• TASK DETAILS: Would you please repeat exactly the entries below, starting at the line with "Evaluation of a" and ending at the line with "Inter-laboratory Survey", and nothing outside that range? Leave out the pictures.
══ EXTRACTED DATA ══
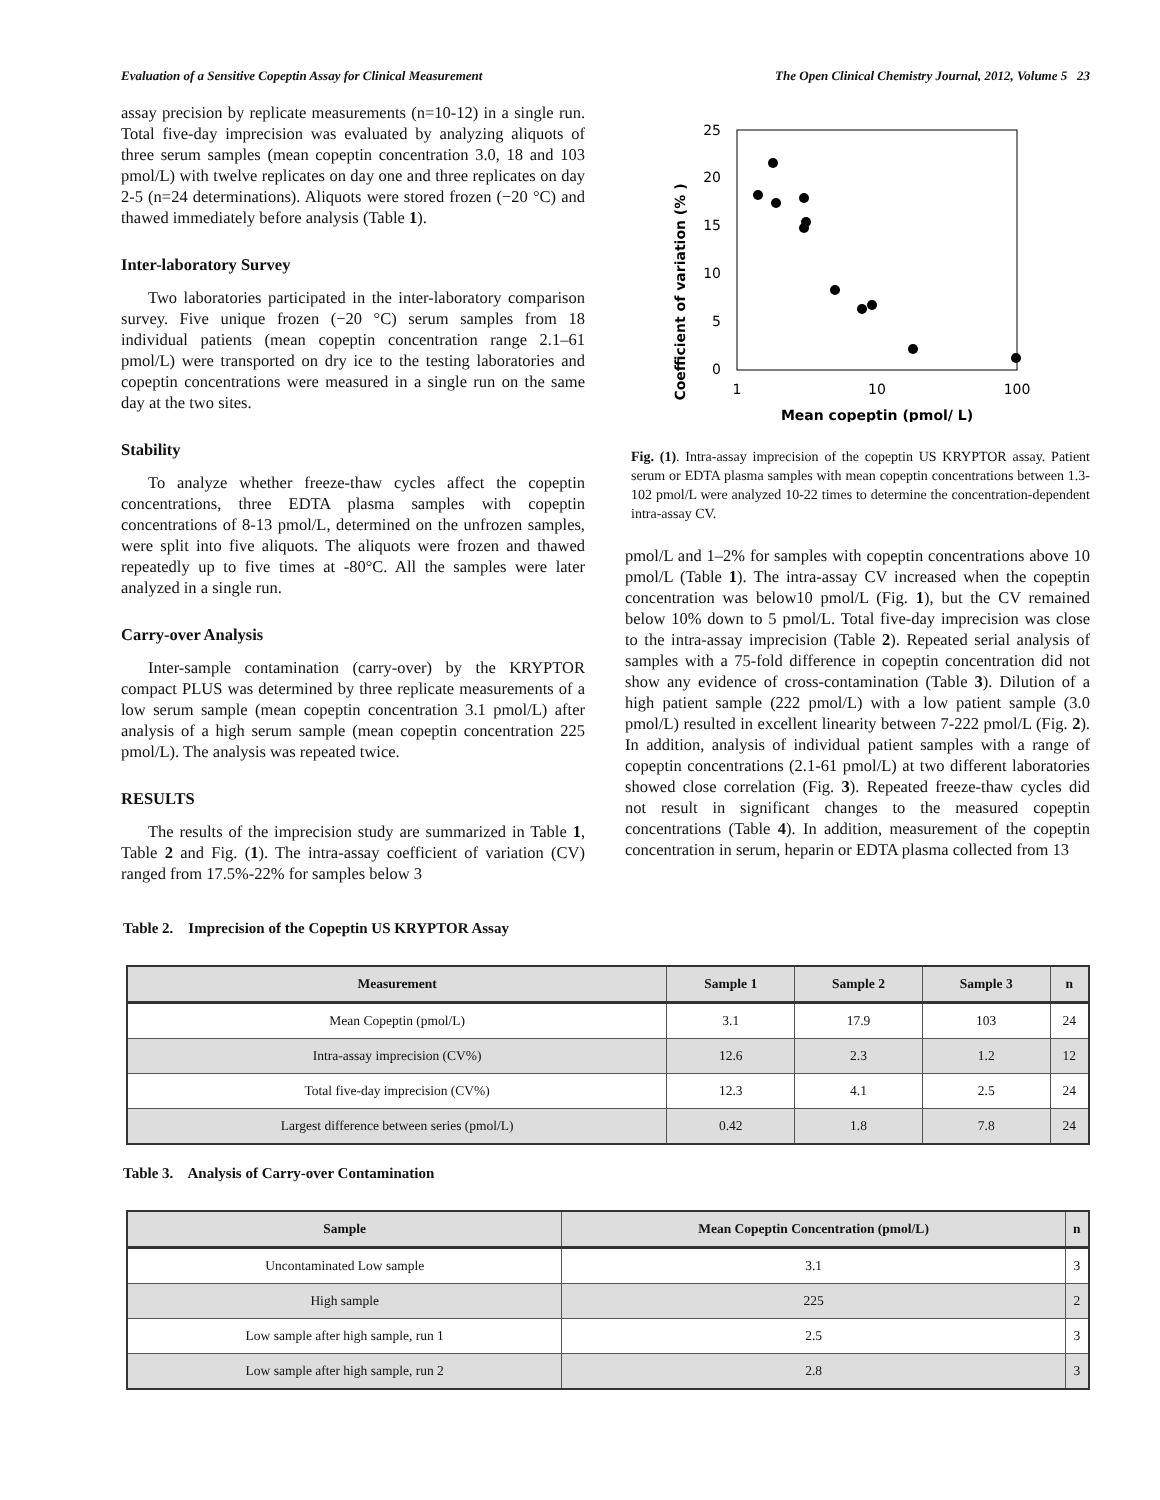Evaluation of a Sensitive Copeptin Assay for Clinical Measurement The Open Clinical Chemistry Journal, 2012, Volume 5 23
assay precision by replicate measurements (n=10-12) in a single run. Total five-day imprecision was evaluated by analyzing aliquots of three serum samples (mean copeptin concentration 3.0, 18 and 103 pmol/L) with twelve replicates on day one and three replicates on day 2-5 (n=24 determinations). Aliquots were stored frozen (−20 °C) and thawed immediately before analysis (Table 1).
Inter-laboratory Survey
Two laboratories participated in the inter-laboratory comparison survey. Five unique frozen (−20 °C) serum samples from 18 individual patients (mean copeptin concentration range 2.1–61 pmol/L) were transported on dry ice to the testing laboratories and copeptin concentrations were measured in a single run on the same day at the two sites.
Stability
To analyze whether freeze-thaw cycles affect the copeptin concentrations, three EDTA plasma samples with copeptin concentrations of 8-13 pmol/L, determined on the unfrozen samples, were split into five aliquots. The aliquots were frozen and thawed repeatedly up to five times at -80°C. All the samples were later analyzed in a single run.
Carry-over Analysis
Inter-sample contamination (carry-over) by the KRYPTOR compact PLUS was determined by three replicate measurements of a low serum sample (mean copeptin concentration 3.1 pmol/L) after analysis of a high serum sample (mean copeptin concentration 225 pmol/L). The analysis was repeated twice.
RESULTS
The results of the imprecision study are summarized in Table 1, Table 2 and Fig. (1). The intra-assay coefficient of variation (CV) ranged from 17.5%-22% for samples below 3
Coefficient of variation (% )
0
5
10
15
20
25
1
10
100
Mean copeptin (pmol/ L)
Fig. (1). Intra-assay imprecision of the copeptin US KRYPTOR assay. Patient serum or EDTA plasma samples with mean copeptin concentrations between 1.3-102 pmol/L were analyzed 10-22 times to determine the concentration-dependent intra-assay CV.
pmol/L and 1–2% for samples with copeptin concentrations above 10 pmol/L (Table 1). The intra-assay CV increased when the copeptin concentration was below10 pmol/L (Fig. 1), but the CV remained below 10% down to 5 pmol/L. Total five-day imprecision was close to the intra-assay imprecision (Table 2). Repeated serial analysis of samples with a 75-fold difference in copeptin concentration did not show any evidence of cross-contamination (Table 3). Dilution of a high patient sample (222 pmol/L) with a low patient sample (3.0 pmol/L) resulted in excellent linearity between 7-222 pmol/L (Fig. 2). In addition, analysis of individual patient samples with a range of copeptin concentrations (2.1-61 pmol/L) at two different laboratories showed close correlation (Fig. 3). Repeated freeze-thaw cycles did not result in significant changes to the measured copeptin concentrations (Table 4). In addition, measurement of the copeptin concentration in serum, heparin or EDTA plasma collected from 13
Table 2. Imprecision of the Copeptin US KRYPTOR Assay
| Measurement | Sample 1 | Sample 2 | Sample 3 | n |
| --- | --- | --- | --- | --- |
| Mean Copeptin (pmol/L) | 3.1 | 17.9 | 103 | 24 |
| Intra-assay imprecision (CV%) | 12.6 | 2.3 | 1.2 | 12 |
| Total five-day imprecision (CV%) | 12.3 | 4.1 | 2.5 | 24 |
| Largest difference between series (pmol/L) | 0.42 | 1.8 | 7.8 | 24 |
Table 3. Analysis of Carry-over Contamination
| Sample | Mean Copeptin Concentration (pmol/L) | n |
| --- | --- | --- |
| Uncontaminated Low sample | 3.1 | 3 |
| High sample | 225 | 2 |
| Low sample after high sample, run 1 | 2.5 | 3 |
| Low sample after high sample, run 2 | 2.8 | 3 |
═══
══ EXTRACTED DATA ══
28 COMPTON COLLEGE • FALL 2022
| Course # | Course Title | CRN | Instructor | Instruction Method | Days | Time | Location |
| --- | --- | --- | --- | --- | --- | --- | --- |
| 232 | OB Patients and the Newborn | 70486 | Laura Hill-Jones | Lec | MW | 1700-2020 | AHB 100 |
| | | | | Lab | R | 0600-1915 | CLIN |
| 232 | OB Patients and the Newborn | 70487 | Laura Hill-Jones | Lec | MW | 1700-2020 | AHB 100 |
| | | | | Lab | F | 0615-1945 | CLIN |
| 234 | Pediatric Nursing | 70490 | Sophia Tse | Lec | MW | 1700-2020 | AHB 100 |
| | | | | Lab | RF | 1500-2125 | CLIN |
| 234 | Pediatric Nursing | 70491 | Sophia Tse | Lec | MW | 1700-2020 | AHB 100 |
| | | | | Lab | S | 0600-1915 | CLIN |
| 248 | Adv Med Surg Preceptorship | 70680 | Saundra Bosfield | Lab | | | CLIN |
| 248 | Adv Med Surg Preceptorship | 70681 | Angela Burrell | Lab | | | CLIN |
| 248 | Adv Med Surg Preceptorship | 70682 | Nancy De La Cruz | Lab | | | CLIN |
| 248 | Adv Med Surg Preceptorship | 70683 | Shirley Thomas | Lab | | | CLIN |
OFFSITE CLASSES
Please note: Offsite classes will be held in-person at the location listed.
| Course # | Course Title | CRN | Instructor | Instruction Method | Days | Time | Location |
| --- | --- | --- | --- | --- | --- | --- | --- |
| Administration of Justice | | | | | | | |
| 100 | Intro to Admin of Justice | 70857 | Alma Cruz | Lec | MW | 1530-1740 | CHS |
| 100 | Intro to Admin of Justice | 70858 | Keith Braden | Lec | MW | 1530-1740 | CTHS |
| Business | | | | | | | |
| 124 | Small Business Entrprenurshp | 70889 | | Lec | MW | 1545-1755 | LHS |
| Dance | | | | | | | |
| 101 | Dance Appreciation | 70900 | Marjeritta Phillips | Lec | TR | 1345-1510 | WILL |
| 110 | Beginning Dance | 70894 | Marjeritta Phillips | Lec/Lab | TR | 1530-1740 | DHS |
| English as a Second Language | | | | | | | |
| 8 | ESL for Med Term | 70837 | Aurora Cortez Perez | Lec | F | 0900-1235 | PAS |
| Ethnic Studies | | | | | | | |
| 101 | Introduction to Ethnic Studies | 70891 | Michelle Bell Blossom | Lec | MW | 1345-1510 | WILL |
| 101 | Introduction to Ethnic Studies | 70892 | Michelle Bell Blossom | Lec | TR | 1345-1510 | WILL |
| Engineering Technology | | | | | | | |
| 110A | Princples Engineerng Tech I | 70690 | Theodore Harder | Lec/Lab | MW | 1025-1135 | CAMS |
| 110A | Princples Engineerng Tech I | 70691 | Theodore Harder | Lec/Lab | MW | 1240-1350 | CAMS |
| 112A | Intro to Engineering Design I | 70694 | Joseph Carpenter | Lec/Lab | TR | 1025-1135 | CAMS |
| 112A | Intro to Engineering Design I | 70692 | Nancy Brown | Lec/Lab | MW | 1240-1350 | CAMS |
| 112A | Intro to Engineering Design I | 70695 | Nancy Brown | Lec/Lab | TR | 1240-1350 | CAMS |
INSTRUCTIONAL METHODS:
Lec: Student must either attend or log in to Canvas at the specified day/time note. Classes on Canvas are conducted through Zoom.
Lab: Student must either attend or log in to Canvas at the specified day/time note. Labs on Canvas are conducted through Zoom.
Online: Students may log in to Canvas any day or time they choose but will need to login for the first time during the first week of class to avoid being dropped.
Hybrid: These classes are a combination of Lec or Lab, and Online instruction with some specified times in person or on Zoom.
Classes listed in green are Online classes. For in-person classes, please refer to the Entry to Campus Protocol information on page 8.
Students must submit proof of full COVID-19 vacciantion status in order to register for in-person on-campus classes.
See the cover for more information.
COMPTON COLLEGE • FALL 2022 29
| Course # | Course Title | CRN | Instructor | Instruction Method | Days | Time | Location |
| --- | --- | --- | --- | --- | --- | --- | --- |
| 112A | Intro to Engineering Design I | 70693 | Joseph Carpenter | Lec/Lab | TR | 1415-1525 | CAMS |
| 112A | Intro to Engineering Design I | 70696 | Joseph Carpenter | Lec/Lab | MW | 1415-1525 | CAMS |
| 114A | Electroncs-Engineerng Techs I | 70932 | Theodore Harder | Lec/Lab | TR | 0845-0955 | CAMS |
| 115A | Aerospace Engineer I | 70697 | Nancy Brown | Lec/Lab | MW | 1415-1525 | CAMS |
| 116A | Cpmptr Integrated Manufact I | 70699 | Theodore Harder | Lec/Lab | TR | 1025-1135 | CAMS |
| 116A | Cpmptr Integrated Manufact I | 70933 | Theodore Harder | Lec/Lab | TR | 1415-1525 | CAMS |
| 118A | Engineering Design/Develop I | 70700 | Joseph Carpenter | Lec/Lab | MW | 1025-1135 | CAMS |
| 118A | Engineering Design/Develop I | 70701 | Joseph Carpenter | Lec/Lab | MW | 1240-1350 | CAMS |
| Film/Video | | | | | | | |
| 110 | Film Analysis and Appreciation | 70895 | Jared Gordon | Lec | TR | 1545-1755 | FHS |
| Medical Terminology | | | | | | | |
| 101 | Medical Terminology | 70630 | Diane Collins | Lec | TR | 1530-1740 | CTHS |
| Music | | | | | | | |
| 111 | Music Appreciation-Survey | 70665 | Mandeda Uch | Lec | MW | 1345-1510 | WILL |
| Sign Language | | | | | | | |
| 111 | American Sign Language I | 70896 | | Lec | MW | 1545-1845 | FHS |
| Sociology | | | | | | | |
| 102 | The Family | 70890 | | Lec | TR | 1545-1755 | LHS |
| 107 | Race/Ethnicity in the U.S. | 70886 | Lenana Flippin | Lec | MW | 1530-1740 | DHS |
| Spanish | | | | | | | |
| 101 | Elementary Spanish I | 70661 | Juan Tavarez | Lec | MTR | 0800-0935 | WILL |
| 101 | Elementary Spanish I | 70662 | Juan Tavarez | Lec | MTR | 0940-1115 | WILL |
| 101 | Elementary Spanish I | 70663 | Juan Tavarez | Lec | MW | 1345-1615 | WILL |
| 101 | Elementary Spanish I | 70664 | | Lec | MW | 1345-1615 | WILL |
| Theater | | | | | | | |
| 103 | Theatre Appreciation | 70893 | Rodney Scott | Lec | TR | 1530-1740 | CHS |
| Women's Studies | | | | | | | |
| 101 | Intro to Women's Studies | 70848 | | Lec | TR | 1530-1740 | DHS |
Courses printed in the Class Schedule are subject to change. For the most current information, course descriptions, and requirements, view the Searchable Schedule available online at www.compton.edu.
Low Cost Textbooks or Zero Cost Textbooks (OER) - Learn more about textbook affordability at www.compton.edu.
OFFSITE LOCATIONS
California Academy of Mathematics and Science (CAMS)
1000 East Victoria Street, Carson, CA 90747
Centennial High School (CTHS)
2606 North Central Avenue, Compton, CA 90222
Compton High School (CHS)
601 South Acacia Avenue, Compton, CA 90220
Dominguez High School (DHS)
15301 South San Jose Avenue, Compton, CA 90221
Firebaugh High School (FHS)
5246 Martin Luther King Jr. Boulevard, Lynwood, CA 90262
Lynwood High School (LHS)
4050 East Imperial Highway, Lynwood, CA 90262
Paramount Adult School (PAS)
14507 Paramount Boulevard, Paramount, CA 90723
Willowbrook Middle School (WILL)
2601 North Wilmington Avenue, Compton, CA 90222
═══
• SOLUTION FOR THIS EXERCISE:
Evaluation of a Sensitive Copeptin Assay for Clinical Measurement The Open Clinical Chemistry Journal, 2012, Volume 5 23
assay precision by replicate measurements (n=10-12) in a single run. Total five-day imprecision was evaluated by analyzing aliquots of three serum samples (mean copeptin concentration 3.0, 18 and 103 pmol/L) with twelve replicates on day one and three replicates on day 2-5 (n=24 determinations). Aliquots were stored frozen (−20 °C) and thawed immediately before analysis (Table 1).
Inter-laboratory Survey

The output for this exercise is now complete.